The service time of ETC/MTC exit lanes is still fitted with lognormal distribution, and the fitting parameters are shown in Table 6.

4.5. Capacity Calculation

Calculate the capacity of different lanes at toll stations according to (2), and the results are shown in Table 7. As mentioned earlier, there are differences in the composition of the passing vehicles and the layout of each lane, resulting in an impact on the capacity of the same type of toll lanes at the same toll stations.

Some of the lanes with large differences in capacity are discussed. In the case of No. 6706 station, the capacity is influenced by the toll plaza layout. The toll lanes away from the centre of the plaza, where vehicles need to change lanes to enter, have a discounted capacity. These lanes may not be saturated during peak traffic hours at the toll booths, which is also corroborated by the difference in sample size in service time from Tables 3 and 4. In the case of exit of ETC/MTC compound lanes, the capacity is much lower than other types of lanes. The main reason for this is that MTC vehicles need to stop and pay tolls when passing through the lanes, and the variations in service time are related to the efficiency of the driver and the toll booth operator. According to the results, the service time of MTC single vehicle is about [20 s, 24 s], and the passing efficiency is low. In addition, lane at No. 3304 station and lane at No. 3501 station are height-restricted lanes, where II or above vehicles are not present in traffic mix. The proportion of MTC type I vehicles is relatively increased and the lane capacity is reduced compared to other lanes of the same type.

5. Conclusions and Future Work

This work investigates the capacity of two types of lanes under mixed traffic conditions by modelling the service time distribution based on real toll data. First, lane capacity estimation is considered as a single-vehicle service time distribution problem. Second, over-classification is avoided by vehicle category combination and car equivalent conversion. Finally, the samples during service saturation are counted for statistical analysis and the capacity of each lane is calculated. With four representative toll stations as examples, the experimental results present the authentic capacity and explain the difference in capacity between lanes of the same category. The following conclusions are drawn. (1) The capacity of designated toll stations is determined using lognormal distribution fitted to the service time, providing specific values and research ideas that can be referenced. (2) The parameter estimation calculated applies to the designated toll stations in this work only and cannot be directly pertained to other toll stations due to different driver behaviour, operational efficiency of toll booth staff, the layout of toll plazas, and other variables. (3) Furthermore, a reference point is provided for the level of service at toll stations, which is evaluated the operational efficiency of toll lanes of any type.

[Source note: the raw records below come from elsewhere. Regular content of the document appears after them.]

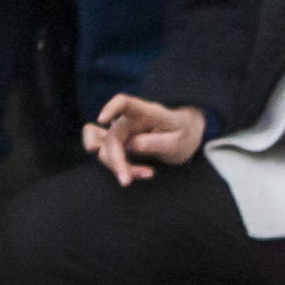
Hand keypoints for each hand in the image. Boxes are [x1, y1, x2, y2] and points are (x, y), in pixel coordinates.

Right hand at [84, 94, 210, 184]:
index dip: (111, 108)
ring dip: (120, 167)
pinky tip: (139, 174)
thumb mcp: (179, 140)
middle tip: (126, 181)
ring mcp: (122, 132)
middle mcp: (128, 120)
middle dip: (115, 160)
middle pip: (112, 136)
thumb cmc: (182, 133)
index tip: (102, 119)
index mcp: (146, 112)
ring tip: (148, 174)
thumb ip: (158, 142)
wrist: (183, 135)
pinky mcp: (119, 145)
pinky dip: (121, 168)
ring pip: (106, 150)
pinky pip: (109, 156)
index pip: (124, 102)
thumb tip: (131, 145)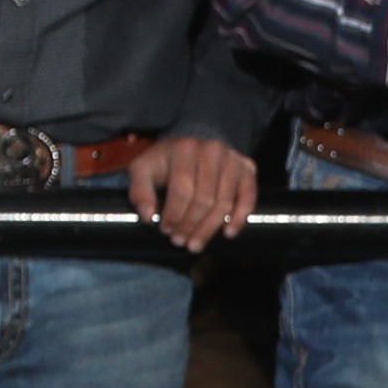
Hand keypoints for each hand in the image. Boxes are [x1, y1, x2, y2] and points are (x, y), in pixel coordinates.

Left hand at [127, 132, 255, 252]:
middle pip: (204, 199)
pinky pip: (248, 198)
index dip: (174, 214)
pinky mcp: (247, 168)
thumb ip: (139, 191)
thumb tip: (148, 217)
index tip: (166, 230)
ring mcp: (233, 159)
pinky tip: (228, 233)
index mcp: (185, 149)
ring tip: (195, 244)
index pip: (182, 190)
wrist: (195, 143)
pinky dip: (240, 218)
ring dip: (210, 228)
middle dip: (190, 225)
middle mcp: (212, 151)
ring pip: (224, 203)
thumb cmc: (167, 161)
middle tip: (180, 241)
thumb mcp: (144, 169)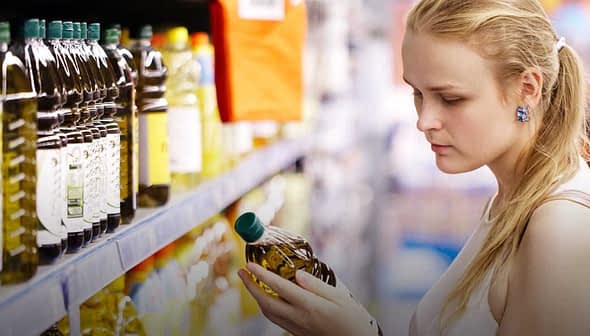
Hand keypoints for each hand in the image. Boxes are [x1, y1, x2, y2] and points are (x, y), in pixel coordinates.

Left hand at [238, 263, 380, 335]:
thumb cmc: (352, 318)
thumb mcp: (339, 296)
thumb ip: (316, 284)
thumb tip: (298, 274)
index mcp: (310, 305)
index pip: (279, 287)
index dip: (262, 275)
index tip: (250, 265)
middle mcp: (299, 317)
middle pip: (266, 302)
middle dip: (250, 286)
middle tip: (241, 272)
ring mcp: (296, 327)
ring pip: (268, 313)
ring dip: (255, 297)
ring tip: (250, 283)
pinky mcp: (297, 333)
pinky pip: (275, 319)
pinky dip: (266, 307)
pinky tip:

In the present study, the vehicle service time is considered as the interval time between the front and rear vehicles under mixed traffic conditions. However, a combination of various leader-follower pairs is not studied, which is often heterogeneous. Also, the service time is a function of traffic composition and volume, and it varies spatially and temporally, which is somewhat simplistic to fit with a single statistical distribution. Therefore, the models of capacity calculation that fuse multiple statistical distributions can be constructed. These can be further investigated in future work.

Data Availability

The expressway toll data used to support the findings of this study may be released upon application to the Fujian Provincial Expressway Information Technology Co. Ltd, who can be contacted at [email protected].

Conflicts of Interest

The authors declare that there are no conflicts of interest regarding the publication of this paper.

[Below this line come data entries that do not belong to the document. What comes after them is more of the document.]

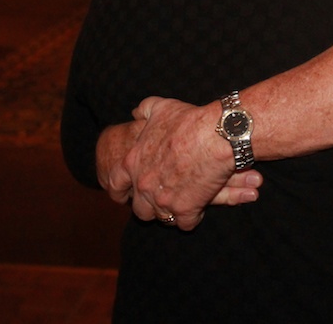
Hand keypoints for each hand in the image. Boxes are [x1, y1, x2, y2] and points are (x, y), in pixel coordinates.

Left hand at [116, 96, 245, 229]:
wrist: (217, 135)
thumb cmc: (190, 120)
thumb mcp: (162, 108)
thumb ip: (145, 110)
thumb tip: (134, 112)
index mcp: (133, 162)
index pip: (115, 183)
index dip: (119, 190)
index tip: (123, 196)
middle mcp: (143, 184)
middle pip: (138, 207)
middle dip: (148, 206)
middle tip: (161, 200)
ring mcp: (163, 200)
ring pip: (161, 218)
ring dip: (171, 213)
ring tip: (182, 206)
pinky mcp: (185, 209)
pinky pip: (185, 223)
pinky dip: (192, 218)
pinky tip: (200, 209)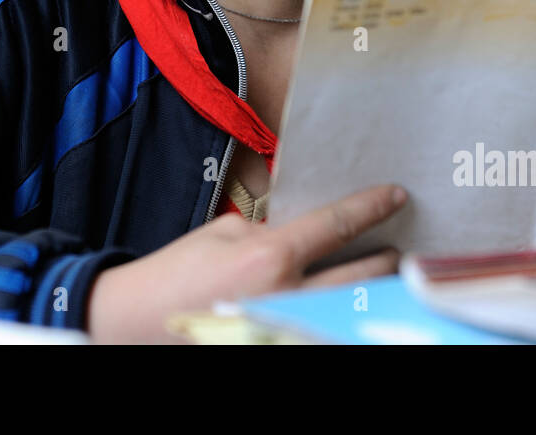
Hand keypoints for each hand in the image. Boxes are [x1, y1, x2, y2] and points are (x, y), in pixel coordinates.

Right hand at [86, 183, 407, 343]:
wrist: (138, 321)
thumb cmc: (177, 272)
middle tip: (396, 243)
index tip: (395, 195)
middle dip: (384, 257)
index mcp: (270, 256)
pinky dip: (339, 310)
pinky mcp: (278, 340)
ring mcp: (285, 324)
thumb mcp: (224, 232)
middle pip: (363, 275)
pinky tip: (346, 299)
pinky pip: (323, 322)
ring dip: (371, 287)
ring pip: (352, 306)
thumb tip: (307, 230)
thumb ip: (271, 229)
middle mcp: (286, 295)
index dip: (371, 206)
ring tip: (381, 272)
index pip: (337, 224)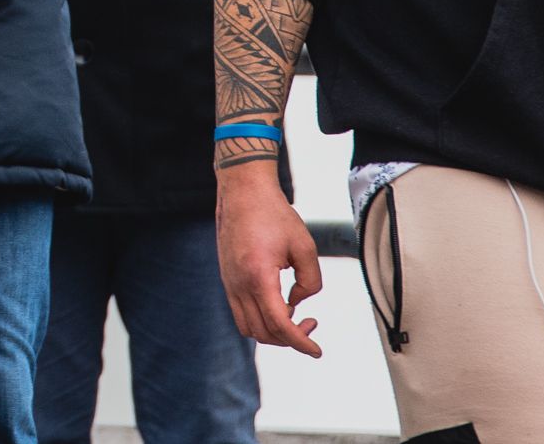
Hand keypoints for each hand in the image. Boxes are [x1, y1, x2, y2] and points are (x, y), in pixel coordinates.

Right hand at [217, 157, 321, 356]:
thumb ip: (311, 281)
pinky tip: (278, 303)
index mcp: (259, 276)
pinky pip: (240, 313)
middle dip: (290, 338)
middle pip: (263, 333)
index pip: (279, 325)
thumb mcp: (305, 246)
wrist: (243, 192)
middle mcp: (239, 284)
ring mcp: (229, 283)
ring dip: (273, 332)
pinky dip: (260, 320)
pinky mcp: (227, 279)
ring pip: (248, 328)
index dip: (300, 342)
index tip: (317, 350)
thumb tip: (298, 302)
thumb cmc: (274, 214)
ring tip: (293, 314)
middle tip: (312, 323)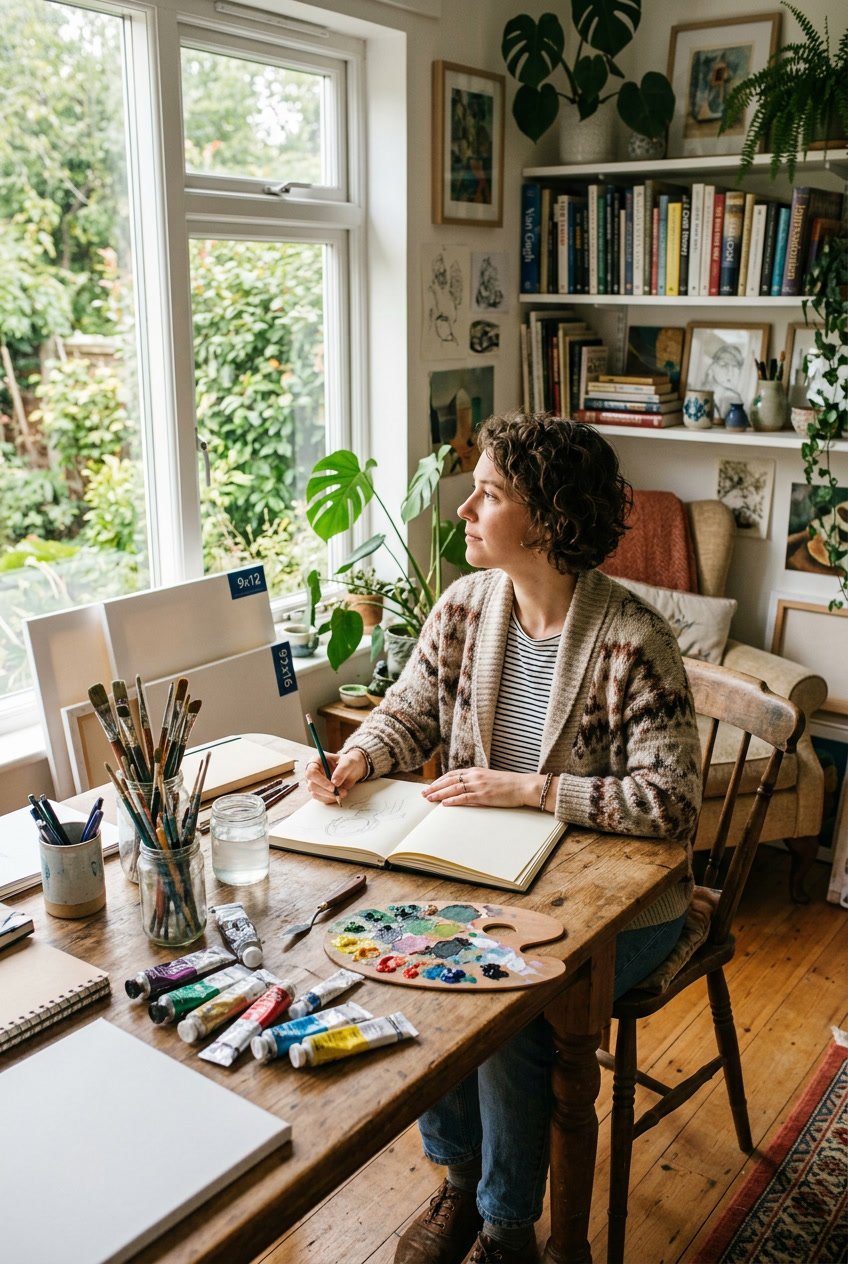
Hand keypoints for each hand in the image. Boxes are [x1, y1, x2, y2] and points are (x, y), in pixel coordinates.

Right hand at [304, 749, 367, 803]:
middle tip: (341, 792)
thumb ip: (342, 770)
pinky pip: (321, 798)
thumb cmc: (348, 763)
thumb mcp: (348, 762)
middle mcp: (313, 772)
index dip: (321, 781)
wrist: (352, 770)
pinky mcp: (318, 791)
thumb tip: (335, 783)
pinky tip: (339, 794)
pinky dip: (331, 799)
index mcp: (316, 761)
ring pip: (315, 793)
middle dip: (326, 791)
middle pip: (312, 785)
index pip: (311, 772)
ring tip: (343, 792)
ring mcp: (314, 782)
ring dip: (330, 796)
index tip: (333, 787)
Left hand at [422, 767, 537, 808]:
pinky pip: (465, 798)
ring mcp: (479, 785)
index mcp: (475, 771)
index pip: (452, 774)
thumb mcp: (489, 778)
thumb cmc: (508, 784)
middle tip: (423, 793)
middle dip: (434, 787)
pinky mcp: (484, 795)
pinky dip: (453, 800)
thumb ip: (477, 781)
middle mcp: (474, 776)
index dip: (439, 780)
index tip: (430, 786)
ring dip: (439, 794)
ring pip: (454, 789)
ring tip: (429, 798)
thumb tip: (465, 787)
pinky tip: (444, 804)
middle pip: (449, 780)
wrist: (523, 786)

This study was supported by the National Natural Science Foundation of China (41971340), Local Science and Technology Development Project guided by the Central Government (2020L3014), 2020 Fujian “One Belt, One Road” Science and Technology Innovation Platform Project (2020D002), Provincial Candidate Project of Fujian Province Million Talents Project (GY-Z19113), Transverse Project (GY-H-21021 and GY-H-22083), and Research Platform Open Project (KF-X19002).